The stone house, high on the bank overlooking the Ottawa River, was built in 1817 by John Macdonell, a fur trader and partner in the North West Company, district court judge, and entrepreneur. He lived there with his Saskatchewan-born Métis wife Magdeleine Poitras, and their 12 children. William Williamson and his wife Mary Ellen Everett purchased the home in 1882 and their descendants lived in it until 1961 when the property was expropriated for the adjacent Carillon hydroelectric dam.
The house is a national historic site.

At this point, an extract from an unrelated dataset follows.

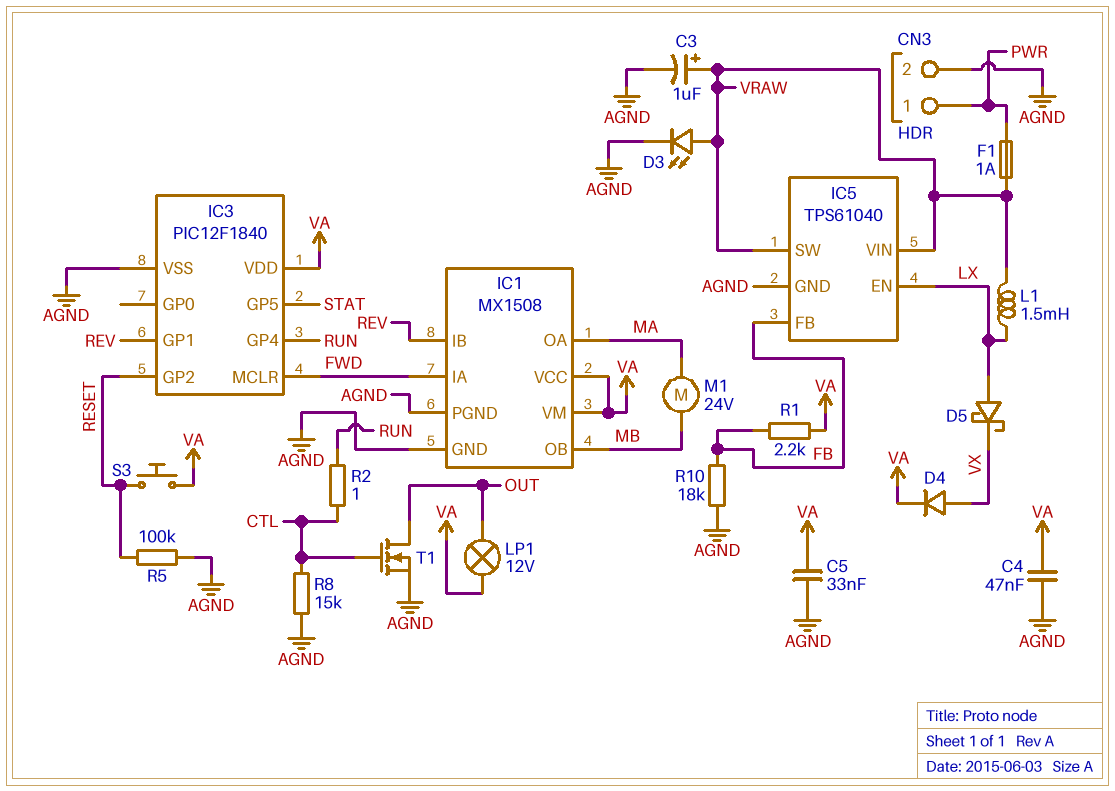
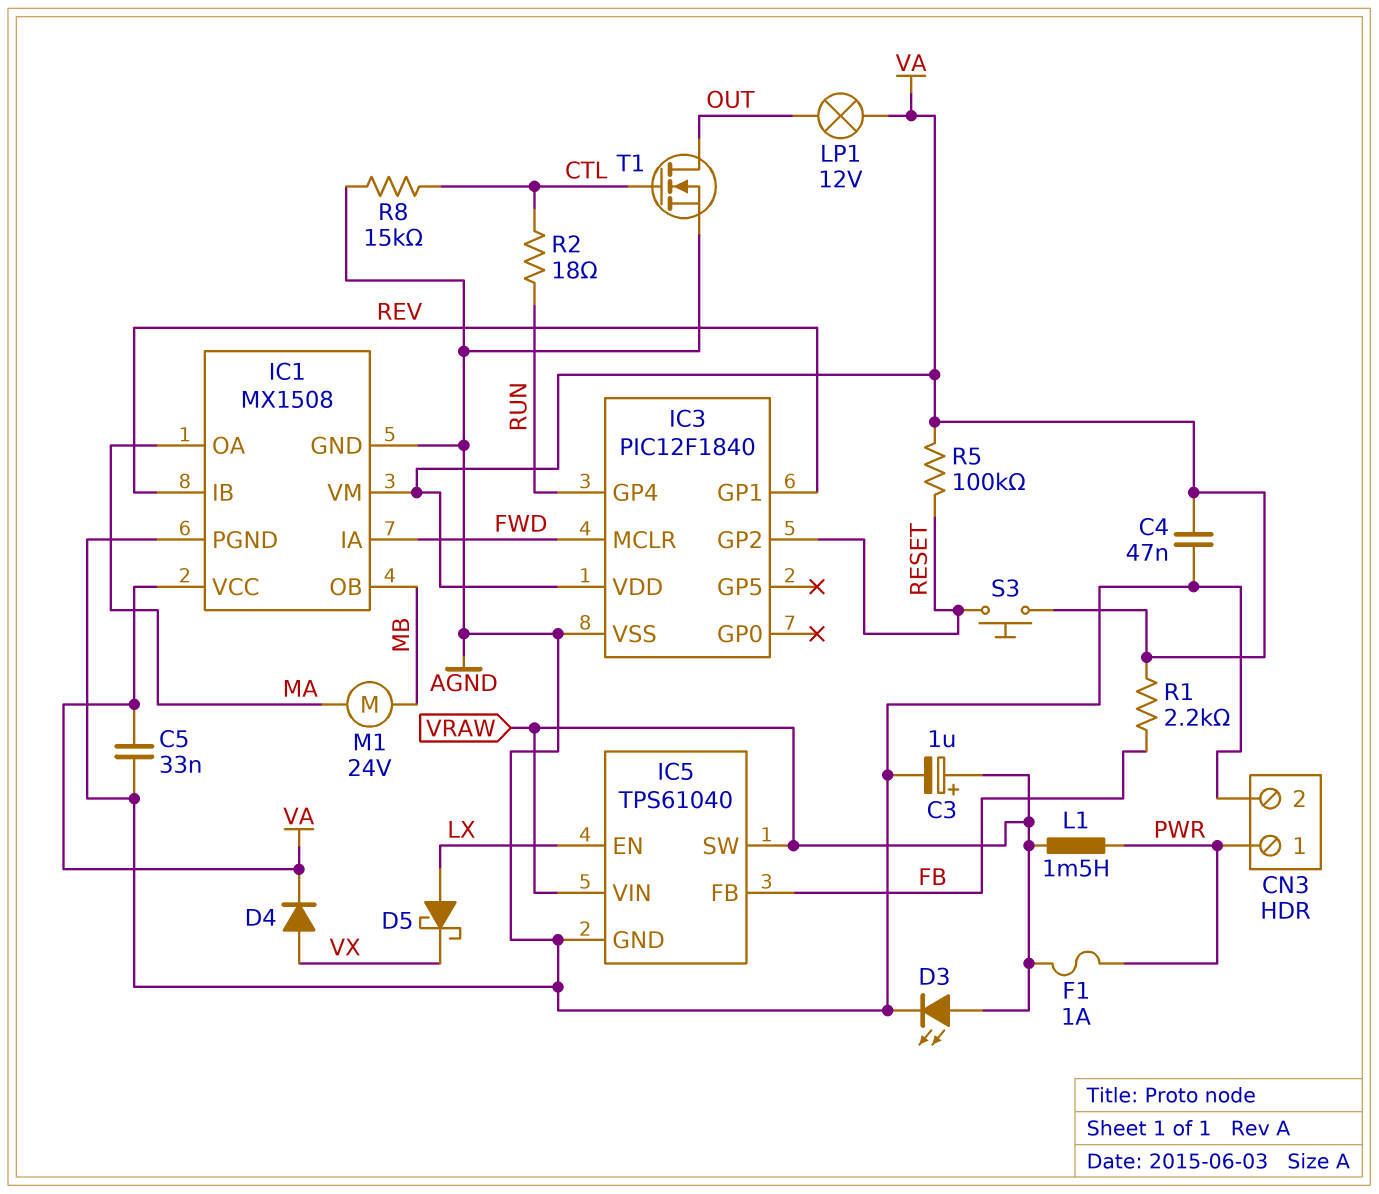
IC3 pin GP5: STAT -> none
L1: 1.5mH (LX, VRAW) -> 1.5mH (PWR, VRAW)
R2: 1 (CTL, RUN) -> 18 (CTL, RUN)
R5: 100k (AGND, RESET) -> 100k (RESET, VA)
R10: 18k (AGND, FB) -> none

The Ontario Heritage Trust took ownership of the property in 1978, but the house was boarded up until 1997 when the Friends of Macdonell-Williamson House took responsibility for it and began opening the house on July and August weekends as a museum. During the past 21 years, rooms have been renovated and furnished, and there is also a tearoom and general store space.
The historic basement fireplace and kitchen were rebuilt in 2018. Plans are presently being made to reconstruct the carriage shed. Work is also ongoing to replace wooden shutters on the windows.
Sunday, September 1 will be the Macdonell-Williamson House’s final day for the 2019 season. The Finale Day Family Picnic will feature corn-on-the cob and homemade ice cream for everyone. The hours are from 11 a.m. to 4 p.m.
The Macdonell-Williamson House is located at 25 rue des Outaouais in Pointe-Fortune.